Kevin Pelton of ESPN has created an algorithm that is programmed to predict the value of a drafted player for his first five years in the NBA. Being a guy with a background in mathematics, such models are often exciting for me. However, some of these projections are a bit hard to swallow.
Basically, Pelton includes NCAA performance, Nike EYBL performance, and ESPN player rankings. This program predicts how each player will perform as a rookie, and then looks on to their first five years in the league to assign a WARP (wins above replacement player) value. Pelton has ranked his top 30 players based on the WARP result, indicating the impact these players will have over a mythical, average NBA player.
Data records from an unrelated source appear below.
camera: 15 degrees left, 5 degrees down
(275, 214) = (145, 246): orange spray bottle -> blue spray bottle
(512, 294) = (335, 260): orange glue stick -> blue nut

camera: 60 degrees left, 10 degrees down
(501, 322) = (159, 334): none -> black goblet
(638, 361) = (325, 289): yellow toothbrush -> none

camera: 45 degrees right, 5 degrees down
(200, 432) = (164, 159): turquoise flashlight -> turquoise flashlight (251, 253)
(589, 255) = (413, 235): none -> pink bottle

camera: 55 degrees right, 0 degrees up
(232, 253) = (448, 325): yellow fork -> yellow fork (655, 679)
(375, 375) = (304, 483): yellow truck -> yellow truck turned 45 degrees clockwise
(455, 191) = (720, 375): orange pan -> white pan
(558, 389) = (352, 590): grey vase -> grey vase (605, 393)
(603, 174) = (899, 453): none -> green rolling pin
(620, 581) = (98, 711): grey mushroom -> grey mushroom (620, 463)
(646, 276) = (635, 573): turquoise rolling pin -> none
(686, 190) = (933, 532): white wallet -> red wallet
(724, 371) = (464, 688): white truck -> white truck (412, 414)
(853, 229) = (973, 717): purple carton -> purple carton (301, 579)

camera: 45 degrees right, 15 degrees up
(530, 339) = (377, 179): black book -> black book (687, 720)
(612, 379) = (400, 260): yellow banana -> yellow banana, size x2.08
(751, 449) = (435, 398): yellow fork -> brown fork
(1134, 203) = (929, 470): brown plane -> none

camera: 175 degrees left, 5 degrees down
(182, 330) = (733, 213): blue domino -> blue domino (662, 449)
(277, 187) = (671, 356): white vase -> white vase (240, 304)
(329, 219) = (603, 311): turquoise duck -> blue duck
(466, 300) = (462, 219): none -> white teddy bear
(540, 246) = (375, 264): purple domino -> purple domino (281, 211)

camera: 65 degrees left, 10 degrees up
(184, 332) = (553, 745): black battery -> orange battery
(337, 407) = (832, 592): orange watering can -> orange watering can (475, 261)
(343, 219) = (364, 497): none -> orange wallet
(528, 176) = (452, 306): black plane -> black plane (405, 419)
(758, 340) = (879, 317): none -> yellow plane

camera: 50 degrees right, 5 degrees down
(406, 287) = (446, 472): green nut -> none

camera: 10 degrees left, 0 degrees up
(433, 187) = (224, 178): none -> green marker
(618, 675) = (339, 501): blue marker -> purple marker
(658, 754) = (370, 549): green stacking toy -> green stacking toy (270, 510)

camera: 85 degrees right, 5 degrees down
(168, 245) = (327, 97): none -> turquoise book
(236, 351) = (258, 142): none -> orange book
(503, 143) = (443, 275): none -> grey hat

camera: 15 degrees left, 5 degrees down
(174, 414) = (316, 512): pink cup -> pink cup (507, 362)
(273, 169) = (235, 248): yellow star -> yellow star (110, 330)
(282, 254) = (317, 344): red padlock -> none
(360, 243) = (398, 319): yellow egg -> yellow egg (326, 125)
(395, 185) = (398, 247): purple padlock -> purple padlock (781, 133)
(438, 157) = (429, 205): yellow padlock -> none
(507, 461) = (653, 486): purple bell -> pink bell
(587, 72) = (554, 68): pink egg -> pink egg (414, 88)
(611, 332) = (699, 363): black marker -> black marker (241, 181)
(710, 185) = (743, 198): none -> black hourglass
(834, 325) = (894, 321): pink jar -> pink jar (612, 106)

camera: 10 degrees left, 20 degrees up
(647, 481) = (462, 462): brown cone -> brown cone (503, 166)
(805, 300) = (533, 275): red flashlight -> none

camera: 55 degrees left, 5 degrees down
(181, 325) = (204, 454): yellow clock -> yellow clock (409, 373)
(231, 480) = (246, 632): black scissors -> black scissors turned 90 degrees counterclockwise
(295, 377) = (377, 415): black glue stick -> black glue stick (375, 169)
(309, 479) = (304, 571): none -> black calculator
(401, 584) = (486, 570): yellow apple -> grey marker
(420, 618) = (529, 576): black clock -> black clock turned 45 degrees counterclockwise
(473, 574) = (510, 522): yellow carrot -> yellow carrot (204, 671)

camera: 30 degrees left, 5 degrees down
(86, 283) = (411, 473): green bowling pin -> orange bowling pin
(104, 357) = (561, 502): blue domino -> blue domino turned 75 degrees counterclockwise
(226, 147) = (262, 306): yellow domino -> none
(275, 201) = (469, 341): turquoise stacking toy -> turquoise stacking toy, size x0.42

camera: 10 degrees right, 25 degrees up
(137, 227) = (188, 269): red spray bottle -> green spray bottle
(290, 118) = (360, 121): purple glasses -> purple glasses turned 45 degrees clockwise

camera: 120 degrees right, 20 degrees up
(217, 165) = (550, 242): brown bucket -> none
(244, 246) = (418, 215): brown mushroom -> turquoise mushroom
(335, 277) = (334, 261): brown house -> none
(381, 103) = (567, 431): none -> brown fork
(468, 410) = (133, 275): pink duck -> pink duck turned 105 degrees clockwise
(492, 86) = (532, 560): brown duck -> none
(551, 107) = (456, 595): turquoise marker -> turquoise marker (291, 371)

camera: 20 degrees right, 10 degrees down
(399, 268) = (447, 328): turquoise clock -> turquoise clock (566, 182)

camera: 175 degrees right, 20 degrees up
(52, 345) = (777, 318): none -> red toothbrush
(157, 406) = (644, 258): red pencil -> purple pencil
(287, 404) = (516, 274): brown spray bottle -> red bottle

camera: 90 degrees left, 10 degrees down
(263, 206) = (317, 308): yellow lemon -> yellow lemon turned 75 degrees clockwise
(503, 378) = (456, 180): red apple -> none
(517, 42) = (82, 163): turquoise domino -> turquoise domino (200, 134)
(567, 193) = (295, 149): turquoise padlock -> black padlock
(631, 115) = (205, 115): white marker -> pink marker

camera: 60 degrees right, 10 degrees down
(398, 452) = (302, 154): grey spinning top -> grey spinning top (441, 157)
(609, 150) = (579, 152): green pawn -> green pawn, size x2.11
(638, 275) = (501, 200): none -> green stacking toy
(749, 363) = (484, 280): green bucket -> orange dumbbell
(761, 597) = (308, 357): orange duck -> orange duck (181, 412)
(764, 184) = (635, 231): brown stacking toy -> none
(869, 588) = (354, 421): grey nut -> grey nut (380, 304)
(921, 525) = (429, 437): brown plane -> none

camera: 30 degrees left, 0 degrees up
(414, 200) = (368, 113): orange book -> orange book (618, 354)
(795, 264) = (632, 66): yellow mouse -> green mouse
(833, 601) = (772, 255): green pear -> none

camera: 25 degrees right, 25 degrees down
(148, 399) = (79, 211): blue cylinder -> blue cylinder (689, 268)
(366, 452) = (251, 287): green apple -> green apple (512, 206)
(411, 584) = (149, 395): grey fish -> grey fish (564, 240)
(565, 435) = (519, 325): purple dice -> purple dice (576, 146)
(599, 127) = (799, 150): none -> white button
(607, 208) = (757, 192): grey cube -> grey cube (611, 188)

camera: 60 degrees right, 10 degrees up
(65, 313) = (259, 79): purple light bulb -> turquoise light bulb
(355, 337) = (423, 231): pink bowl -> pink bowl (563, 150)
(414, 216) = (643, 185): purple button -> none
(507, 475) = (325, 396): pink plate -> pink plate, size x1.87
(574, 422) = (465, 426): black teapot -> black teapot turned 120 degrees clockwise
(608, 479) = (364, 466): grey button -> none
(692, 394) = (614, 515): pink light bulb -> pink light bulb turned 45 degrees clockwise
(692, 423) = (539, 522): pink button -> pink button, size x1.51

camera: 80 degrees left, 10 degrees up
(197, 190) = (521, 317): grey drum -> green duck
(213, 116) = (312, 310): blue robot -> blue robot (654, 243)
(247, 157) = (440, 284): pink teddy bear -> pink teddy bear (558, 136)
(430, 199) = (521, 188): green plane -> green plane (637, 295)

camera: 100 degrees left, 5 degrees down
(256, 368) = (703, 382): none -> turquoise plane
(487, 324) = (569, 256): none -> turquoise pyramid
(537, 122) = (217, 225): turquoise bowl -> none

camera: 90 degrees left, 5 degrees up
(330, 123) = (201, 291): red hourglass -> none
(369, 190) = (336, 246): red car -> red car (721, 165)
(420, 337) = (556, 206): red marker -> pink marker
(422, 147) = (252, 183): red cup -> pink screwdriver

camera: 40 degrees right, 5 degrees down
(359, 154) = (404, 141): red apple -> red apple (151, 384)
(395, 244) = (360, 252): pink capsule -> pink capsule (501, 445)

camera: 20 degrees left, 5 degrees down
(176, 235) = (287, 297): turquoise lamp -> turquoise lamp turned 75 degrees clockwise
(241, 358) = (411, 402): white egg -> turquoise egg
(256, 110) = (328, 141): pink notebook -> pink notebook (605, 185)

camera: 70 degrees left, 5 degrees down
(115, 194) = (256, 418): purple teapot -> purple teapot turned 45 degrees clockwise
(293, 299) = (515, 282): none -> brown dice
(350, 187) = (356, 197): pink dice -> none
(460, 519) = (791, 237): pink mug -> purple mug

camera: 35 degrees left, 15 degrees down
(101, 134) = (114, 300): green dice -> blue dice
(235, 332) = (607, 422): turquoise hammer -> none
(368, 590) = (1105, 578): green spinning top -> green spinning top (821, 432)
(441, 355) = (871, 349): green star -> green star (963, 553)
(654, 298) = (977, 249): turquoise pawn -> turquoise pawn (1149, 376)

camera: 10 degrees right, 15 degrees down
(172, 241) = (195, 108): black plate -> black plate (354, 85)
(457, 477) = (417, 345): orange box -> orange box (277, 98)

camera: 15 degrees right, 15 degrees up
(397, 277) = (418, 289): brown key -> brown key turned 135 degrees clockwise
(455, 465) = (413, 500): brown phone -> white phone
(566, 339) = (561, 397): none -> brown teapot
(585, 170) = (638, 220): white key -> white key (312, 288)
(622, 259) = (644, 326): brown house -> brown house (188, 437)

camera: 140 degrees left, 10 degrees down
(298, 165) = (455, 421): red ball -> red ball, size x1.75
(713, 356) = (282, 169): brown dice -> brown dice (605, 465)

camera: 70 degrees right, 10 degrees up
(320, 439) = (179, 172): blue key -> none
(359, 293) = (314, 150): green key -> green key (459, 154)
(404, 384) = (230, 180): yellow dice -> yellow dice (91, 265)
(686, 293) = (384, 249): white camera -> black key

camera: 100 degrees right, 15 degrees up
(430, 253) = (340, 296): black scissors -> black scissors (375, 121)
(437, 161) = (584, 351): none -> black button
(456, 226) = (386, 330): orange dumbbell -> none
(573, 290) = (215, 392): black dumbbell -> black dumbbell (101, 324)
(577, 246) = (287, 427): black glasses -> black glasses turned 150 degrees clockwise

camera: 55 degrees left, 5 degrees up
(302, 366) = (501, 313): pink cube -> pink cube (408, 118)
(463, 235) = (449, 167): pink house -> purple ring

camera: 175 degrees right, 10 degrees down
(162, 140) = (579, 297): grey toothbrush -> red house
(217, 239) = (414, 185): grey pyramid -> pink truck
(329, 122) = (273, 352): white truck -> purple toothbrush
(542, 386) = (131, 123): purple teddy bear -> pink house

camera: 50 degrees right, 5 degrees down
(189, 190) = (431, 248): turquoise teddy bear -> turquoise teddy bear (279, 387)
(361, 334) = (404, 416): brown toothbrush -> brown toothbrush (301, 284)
There is only one member of the Kentucky Wildcats that appears on the list, and it may not be who you were expecting.
No. 24 - Tyler Herro, 1.1 WARP
The top-ranked player on a John Calipari team whose prospects generally did not project well by my model, Herro has a strong combination of size (6-foot-5), shooting ability (36 percent on 3s, but an impressive 94 percent on free throws as a freshman) and ballhandling chops.
The top of this list closely mimics most NBA Draft projections with Zion Williamson (5.2 WARP), Ja Morant (3.3 WARP), RJ Barrett (2.2 WARP), Darius Garland (2.1 WARP), and Cam Reddish (2.0 WARP) taking the top five spots.
But when you start listing players like John Konchar from Purdue-Fort Wayne, Dylan Windler of Belmont, and Alen Smailagic of the G-League without including PJ Washington, Keldon Johnson, or even Rui Hachimura from Gonzaga, I have to question your model.
What do you make of these statistical projections?